Foto: Franz Meinert / WAZ FotoPool

Die Planungen für den Ausbau der Bundesstraße 224 zur Autobahn 52 sind inzwischen zügig angelaufen. Foto:FM Foto: Franz Meinert / WAZ FotoPool

Gladbeck.  Der Landesbetrieb Straßen NRW erwartet nächste Woche die Verkehrsprognose bis 2030. Die neue Umweltverträglichkeitsstudie kommt im Oktober.

Die A-52-Planungen für den Bereich der B 224 nördlich der A 2 schreiten zügig voran. „Das ist ein spannendes und herausragendes Projekt, bei dem wir auf mehreren Ebenen arbeiten“, sagte Christoph Neumann, Abteilungsleiter „Planung“ beim Landesbetrieb Straßen auf WAZ-Anfrage. Die neue Umweltverträglichkeitsstudie läuft, die technische Planung des Tunnels ist angelaufen und die Verkehrsuntersuchung steht kurz vor der Fertigstellung.

Schon nächste Woche werden erste Ergebnisse der neuen Verkehrsprognose bis 2030 erwartet. Eine Zahl kennt Neumann bereits: 50 000 bis 55 000 Kfz werden pro Tag für den Abschnitt in Gladbeck prognostiziert. „Das ist nur unwesentlich höher als bei der alten Verkehrsprognose, die Straße wird damit hochbelastet sein.“

Die Umweltverträglichkeitsstudie läuft bereits

Neumann weist aber darauf hin, dass das heutige B-224-Umfeld dann vom Schleichverkehr entlastet sein werde. Ohne Neubau, so die neue Prognose, werden bis 2030 auf der B 224 pro Tag bis zu 40 000 Kfz erwartet. Neumann erläutert, dass die Zahlen der Verkehrsprognose die Basis seien für die Dimensionierung der künftigen Autobahn und Aufschluss geben über den notwendigen Lärmschutz außerhalb des Tunnels.

Im Oktober erwartet der Landesbetrieb die Ergebnisse der neuen Umweltverträglichkeitsstudie, an der im Moment ein vom Landesbetrieb beauftragtes privates Ingenieurbüro arbeitet. Hauptsächlich geht es dabei um Umweltbelastungen alternativer Trassen für die künftige A 52, in der Hauptsache um die Heege-Trasse im benachbarten Gelsenkirchen-Buer.

Planer streben ein „rechtssicheres Ergebnis“ an

„Das wird fair und ergebnisoffen untersucht“, betont Neumann. „Schließlich brauchen wir eine nachhaltiges und rechtssicheres Ergebnis.“ Parallel arbeitet der Straßenbetrieb aber auch schon an der technischen Planung für die Tunnellösung. „Da sind umfangreiche Untersuchungen nötig, etwa eine Risikoanalyse oder geotechnische Bewertungen“, so Neumann.
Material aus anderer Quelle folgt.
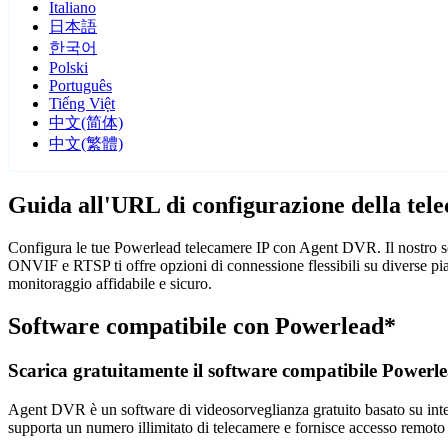
Italiano
日本語
한국어
Polski
Português
Tiếng Việt
中文(简体)
中文(繁體)
Guida all'URL di configurazione della te
Configura le tue Powerlead telecamere IP con Agent DVR. Il nostro sof
ONVIF e RTSP ti offre opzioni di connessione flessibili su diverse pi
monitoraggio affidabile e sicuro.
Software compatibile con Powerlead*
Scarica gratuitamente il software compatibile Powerl
Agent DVR è un software di videosorveglianza gratuito basato su intelli
supporta un numero illimitato di telecamere e fornisce accesso remoto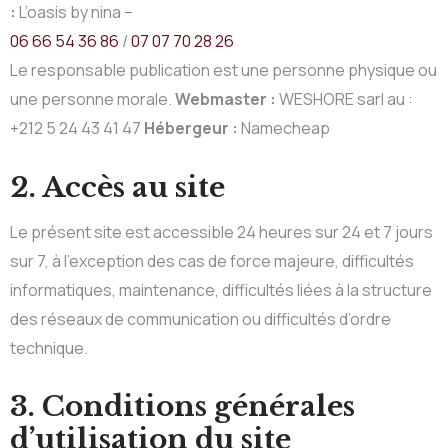
:
L’oasis by nina –
06 66 54 36 86
/
07 07 70 28 26
Le responsable publication est une personne physique ou
une personne morale.
Webmaster :
WESHORE sarl au :
+212 5 24 43 41 47
Hébergeur :
Namecheap
2. Accès au site
Le présent site est accessible 24 heures sur 24 et 7 jours
sur 7, à l’exception des cas de force majeure, difficultés
informatiques, maintenance, difficultés liées à la structure
des réseaux de communication ou difficultés d’ordre
technique.
3. Conditions générales
d’utilisation du site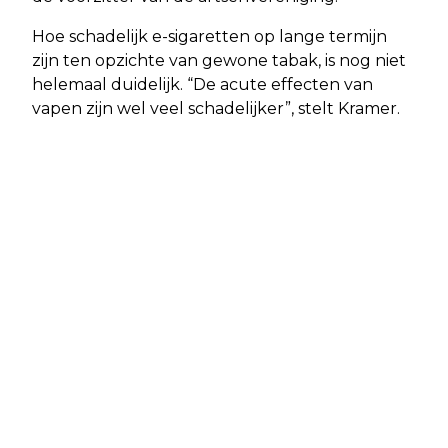
Hoe schadelijk e-sigaretten op lange termijn
zijn ten opzichte van gewone tabak, is nog niet
helemaal duidelijk. “De acute effecten van
vapen zijn wel veel schadelijker”, stelt Kramer.
Vorig artikel
Volgend artikel
VOORBEREIDINGEN IN VOLLE GANG
PIEK HOOIKOORTSSEIZOEN OP KOMST
VOOR PINKSTERDRUKTE OP AMELAND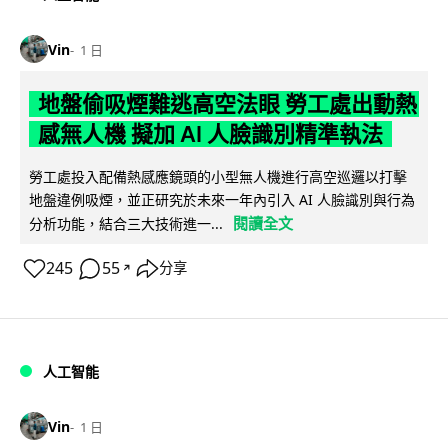
Vin
1 日
地盤偷吸煙難逃高空法眼 勞工處出動熱
感無人機 擬加 AI 人臉識別精準執法
勞工處投入配備熱感應鏡頭的小型無人機進行高空巡邏以打擊
地盤違例吸煙，並正研究於未來一年內引入 AI 人臉識別與行為
閱讀全文
分析功能，結合三大技術進一...
245
55
分享
↗
人工智能
Vin
1 日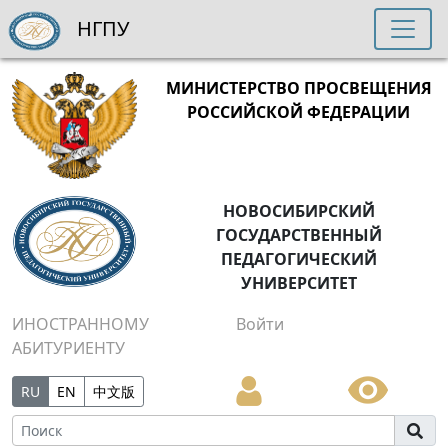
НГПУ
МИНИСТЕРСТВО ПРОСВЕЩЕНИЯ
РОССИЙСКОЙ ФЕДЕРАЦИИ
НОВОСИБИРСКИЙ
ГОСУДАРСТВЕННЫЙ
ПЕДАГОГИЧЕСКИЙ
УНИВЕРСИТЕТ
ИНОСТРАННОМУ
Войти
АБИТУРИЕНТУ
RU
EN
中文版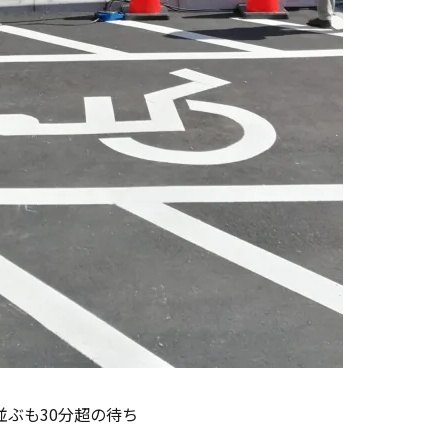
ぶも30分超の待ち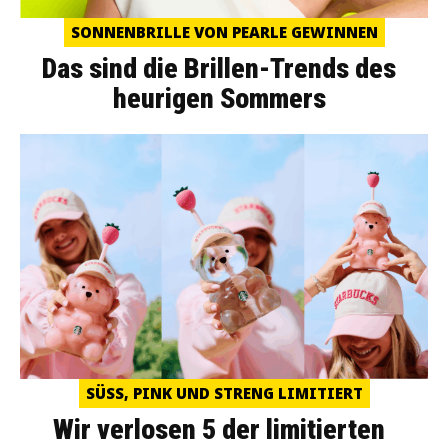
SONNENBRILLE VON PEARLE GEWINNEN
Das sind die Brillen-Trends des
heurigen Sommers
SÜSS, PINK UND STRENG LIMITIERT
Wir verlosen 5 der limitierten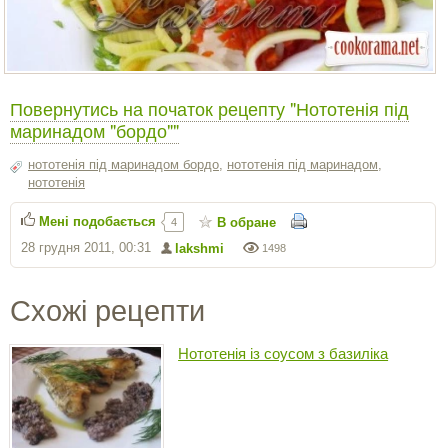
Повернутись на початок рецепту "Нототенія під
маринадом "бордо""
нототенія під маринадом бордо
,
нототенія під маринадом
,
нототенія
Мені подобається
В обране
4
28 грудня 2011, 00:31
lakshmi
1498
Схожі рецепти
Нототенія із соусом з базиліка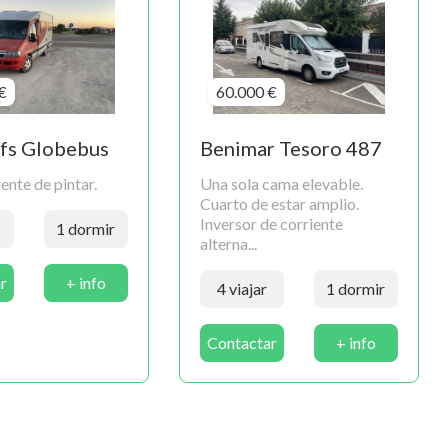
€
60.000 €
fs Globebus
Benimar Tesoro 487
ente de pintar.
Una sola cama elevable.
Cuarto de estar amplio.
Inversor de corriente
1 dormir
alterna...
r
+ info
4 viajar
1 dormir
Contactar
+ info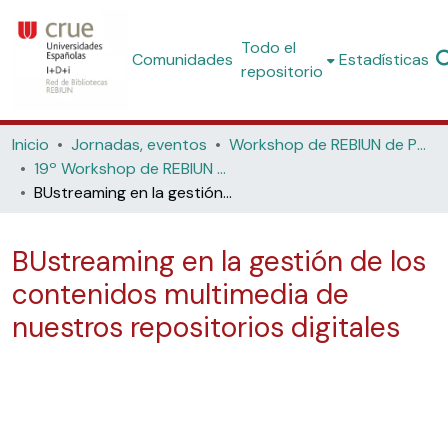
Todo el
Comunidades
Estadísticas
repositorio
Inicio
Jornadas, eventos
Workshop de REBIUN de Proyectos Digitales
19º Workshop de REBIUN de Proyectos Digitales: Sostenibilidad para las bibliotecas del siglo XXI (Universidad de Las Palmas de Gran Canaria, 2022)
BUstreaming en la gestión de los contenidos multimedia de nuestros repositorios digitales
BUstreaming en la gestión de los
contenidos multimedia de
nuestros repositorios digitales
Er betont, dass es sich dabei nicht um eine „vorweggenommene Variantenentscheidung“ handele, wenn man sich bereits dem Tunnel widme. „Wir wollen nur effizient planen, um das Projekt im Falle dieser Wahl beschleunigen zu können.“ Bis Jahresende soll auch ein Ingenieur-Büro mit der Entwurfsplanung beauftragt werden.
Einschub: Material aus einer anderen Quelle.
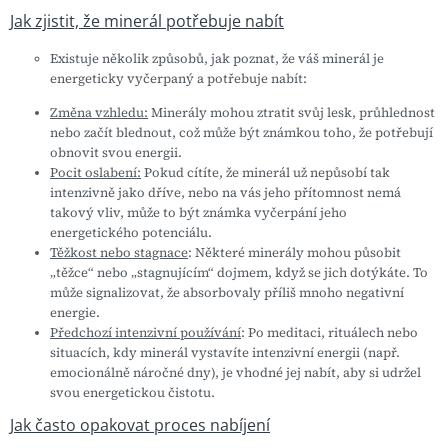
Jak zjistit, že minerál potřebuje nabít
Existuje několik způsobů, jak poznat, že váš minerál je
energeticky vyčerpaný a potřebuje nabít:
Změna vzhledu:
Minerály mohou ztratit svůj lesk, průhlednost
nebo začít blednout, což může být známkou toho, že potřebují
obnovit svou energii.
Pocit oslabení:
Pokud cítíte, že minerál už nepůsobí tak
intenzivně jako dříve, nebo na vás jeho přítomnost nemá
takový vliv, může to být známka vyčerpání jeho
energetického potenciálu.
Těžkost nebo stagnace
: Některé minerály mohou působit
„těžce“ nebo „stagnujícím“ dojmem, když se jich dotýkáte. To
může signalizovat, že absorbovaly příliš mnoho negativní
energie.
Předchozí intenzivní používání
: Po meditaci, rituálech nebo
situacích, kdy minerál vystavíte intenzivní energii (např.
emocionálně náročné dny), je vhodné jej nabít, aby si udržel
svou energetickou čistotu.
Jak často opakovat proces nabíjení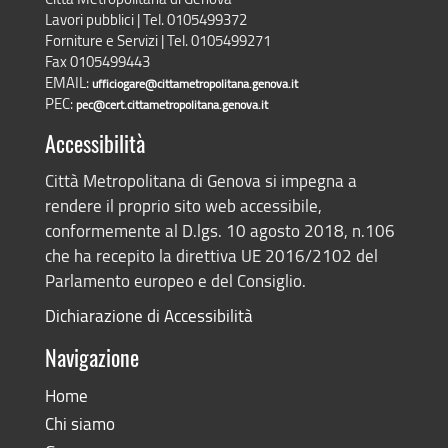
Lavori pubblici | Tel. 0105499372
Forniture e Servizi | Tel. 0105499271
Fax 0105499443
EMAIL:
ufficiogare@cittametropolitana.genova.it
PEC:
pec@cert.cittametropolitana.genova.it
Accessibilità
Città Metropolitana di Genova si impegna a
rendere il proprio sito web accessibile,
conformemente al D.lgs. 10 agosto 2018, n.106
che ha recepito la direttiva UE 2016/2102 del
Parlamento europeo e del Consiglio.
Dichiarazione di Accessibilità
Navigazione
Home
Chi siamo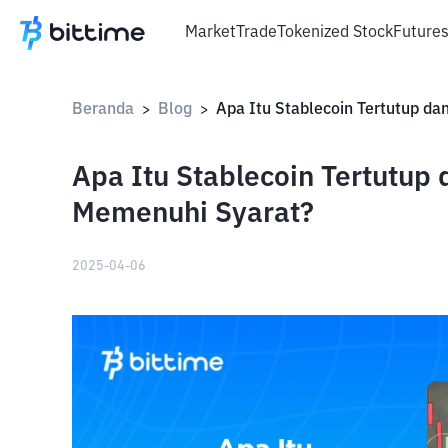
Market
Trade
Tokenized Stock
Future
Beranda
Blog
>
>
Apa Itu Stablecoin Tertutup
Memenuhi Syarat?
2025-04-06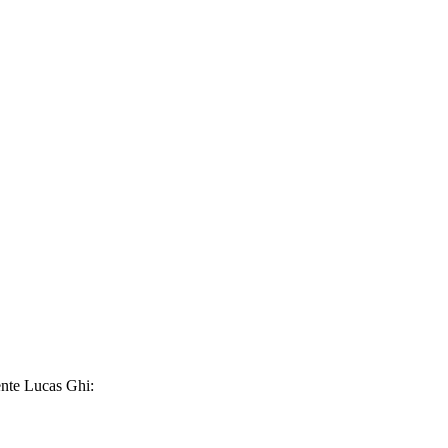
ente Lucas Ghi: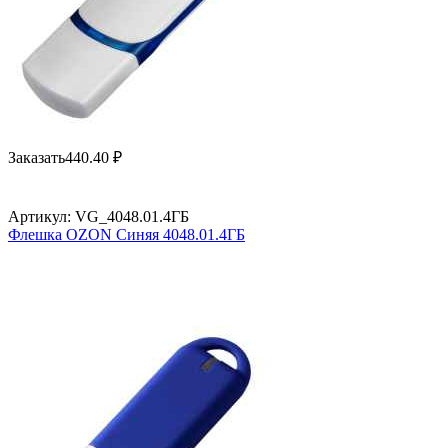
Заказать
440.40
₽
Артикул:
VG_4048.01.4ГБ
Флешка OZON Синяя 4048.01.4ГБ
Landesbetrieb steht in ständigen Gesprächen mit der Stadt

Neumann betont, regelmäßig mit der Stadt Gespräche zu führen, insbesondere bei der Tunnelplanung, da der Deckel ja innerstädtisch genutzt werden soll. Der Abteilungsleiter schätzt, dass das Planfeststellungsverfahren für den Abschnitt Kreuz Gladbeck bis Buer West Ende 2019 starten könnte.
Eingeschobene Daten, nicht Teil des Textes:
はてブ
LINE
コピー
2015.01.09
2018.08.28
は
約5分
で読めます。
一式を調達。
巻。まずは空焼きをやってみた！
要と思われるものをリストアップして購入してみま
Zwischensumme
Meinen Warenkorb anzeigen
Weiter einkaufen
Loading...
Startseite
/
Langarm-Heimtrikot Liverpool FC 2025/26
Für das künftige Autobahnkreuz Gladbeck (A 2/A 52) läuft das Planfeststellungsverfahren seit 2016, ergänzt Neumann. Bislang sind über 1500 Einwände gegen das Vorhaben eingegangen. Der Landesbetreib versichert, dass alle Einwände gesichtet werden – unter Berücksichtigung des „Eckpunkte-Papiers“, mit dem der Gesamtausbau Ende 2015 besiegelt worden war.